Long Time, No See
Yes, it's been a long while since I've blogged, I know.
Some minor things have been happening. First among them is that Ladybug took ill and had to spend the entirety of last week on unpaid leave of absence. That put a lot of work on my shoulders, let me tell you. It mostly meant a lot less free time for me to do much of anything of a personal nature, and this blog absolutely falls under the auspices of "personal."
The kids have been waking up a lot at night lately. Maybe it's the change in season, with the evenings getting longer, that is causing this restiveness. Maybe it's the generalized illness circulating around the house (I was sick as well). Growing pains perhaps. They share a room now, so there's bound to be an adjustment period there as well.
Work has tailed off a bit. I managed to submit a timesheet with no overtime at all, and last weekend, for the first time in a long time, I got no calls and no work requests. I was sick, so in the end, it's a good thing no one called, but the general downturn in OT has meant that I've been studiously avoiding being on the computer if at all possible, devoting more time to the kids and family. Lately, once I get home, the computer is just something providing ambient light near the kitchen.
But there is, by far, a larger item that it has taken me a while to come to grips with.
On the day after my last blog entry, I got a phone call from someone I hadn't heard from directly in some time. An ex-coworker of mine, Erik, from back when I taught Java with GE. This would have been 2001-2002. So, 6 years or so, since I got more than an e-mail forwarded from him detailing some humorous vignette or call to action to save some legislation or kill it.

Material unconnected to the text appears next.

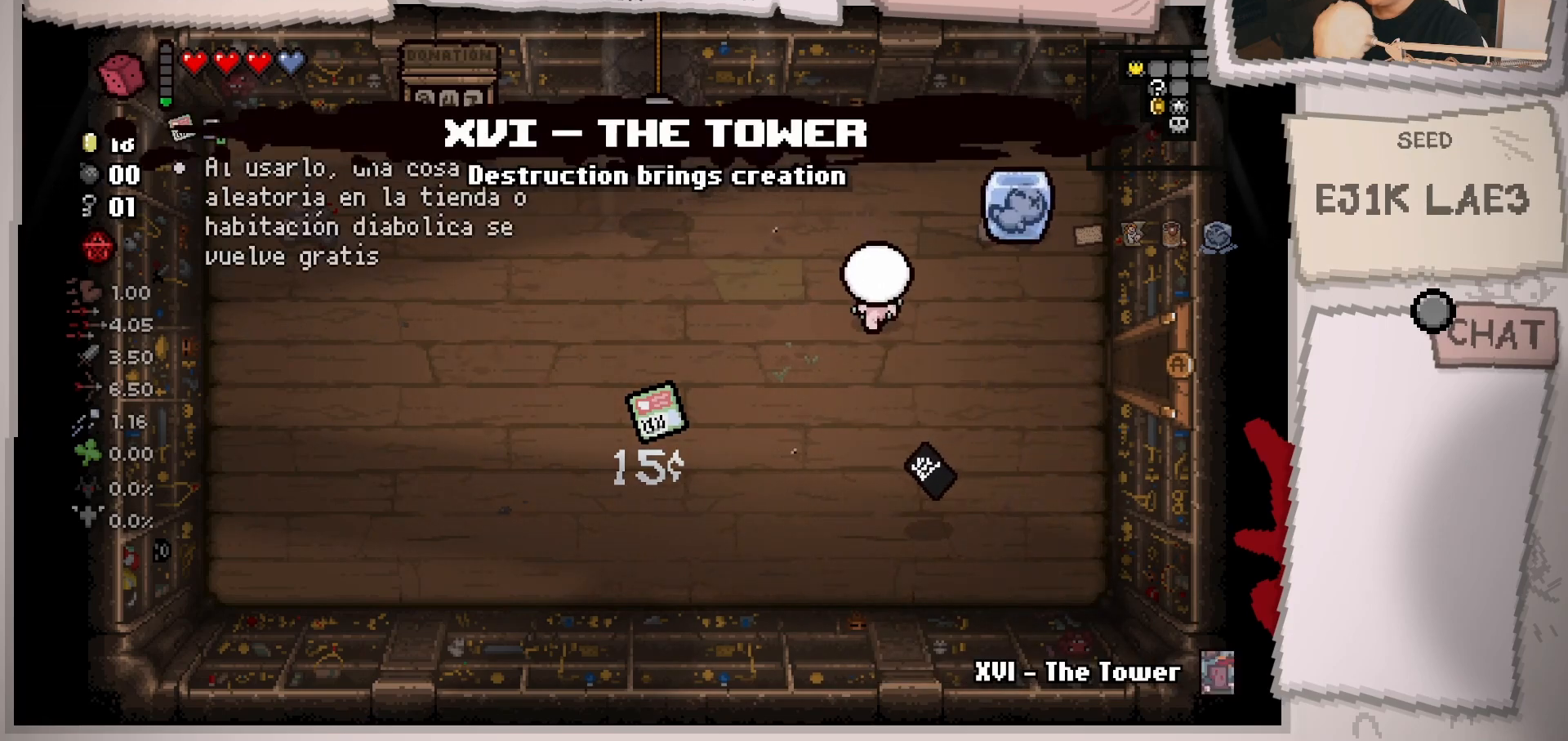
{"buttons": [], "left_stick": "right", "right_stick": "center", "events": [[67, "left_stick", "left"], [267, "left_stick", "center"], [350, "left_stick", "right"]]}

We were a pretty close knit bunch. Five instructors: myself, Danny, Dave, Crystal, and Blood Dragon. Also, kat>>/dev/null, for a while, though she broke our hearts by moving to San Francisco. Diane was our receptionist, Cindy was our marketdroid. There were even some contract instructors that we worked with a lot, Erik being one of them. We had a lot of fun, and spent a good deal of time outside of work together as well. Since that time, I haven't worked with a closer-knit bunch of people, and, obviously, I still consider them all to be very good friends. We're all still in touch, one way or another.
Well, Erik called to tell me that Dave had been killed in a motorcycle accident that morning.
I was heartbroken. Dave was such a fantastic person, personable, a loving husband, a devoted son, and so funny I almost had to cancel class one day because of something he said over lunch that I just couldn't get out of my head. He also managed to seriously annoy Crystal on a regular basis, but, well, that was pretty endearing to me as well. I went to his wedding reception and saw him graciously accept six (that's one more than five but not quite seven) crock pots. He later regifted one to me on the occasion of my wedding to Ladybug. I had a good chuckle about that as well. We use it to make chili.
Dave and I were the last employees in Phoenix when they closed the center.
I saw him a couple months after that at a lunch with the Old Gang. He, Danny and Crystal had all moved to Sierra Vista. He and Danny were working together at the army base, and tried to convince BloodDragon and I to join them. Crystal also talked up the benefits of life in Sierra Vista, thus earning the trio the nickname of SV Rotary Club. I really couldn't leave Phoenix, I like it here too much. All my family is here. They had carved out a very nice life in Sierra Vista, though. I can't say I wasn't a little envious that they had managed to keep working together. That was really the last contact I had with him. I visited Crystal once, and she has been to Phoenix a couple of times, but I never managed to arrange getting the Old Gang together again. News of Crystal's impending nuptials this summer might have been the impetus we'd need.
But Erik's call put a stop to all of that.
I've been struggling with how I feel. Oh, there's sadness and regret there. Also happiness that I was, ever so briefly, walking in his circle. Honestly, though, this is the first time that someone in my age group that I care about has died. Sure, back in high school, a couple of popular kids were killed when they, in an alcohol induced stupor, drove their birthday present Mustang into a telephone pole. As a teenage outsider, I didn't have much sympathy. In fact, I had no sympathy. Worse than that, I considered that if I had been standing in front of the telephone pole and was now just as dead, all the outpouring of grief would still be for the idiot underage drinkers with their silver spoon. But I digress (and was 17). All of my grandparents are dead, so it's not like I've never been to a funeral or anything. And people I've cared deeply about have died, and I've reacted as most people do. But this was mortality looking me smack in the face and saying, "Someday, I'm coming for you, buddy." Old people die. Young people die. Everyone dies. I know this, at a logically clinical level. This was more like the personification of Death riding up on his skeletal steed, flaming sword in the scabbard, ethereal scythe in hand, and pointing at my face, the ultimate promise made.
It's not fear, exactly. I don't fear death. Most people who've driven with me for any length of time come to that conclusion. It's just not something that I've really thought about. And now I'm thinking about it. But I'm not sure, yet, what I am thinking.
Anyway, now you know what would keep me off the blogosphere for over two weeks. I don't plan on letting that happen again for a while.
Comments
Hi WR! So sorry to hear about your friend, so sad.
Good to see you back, hope the fam stays healthy!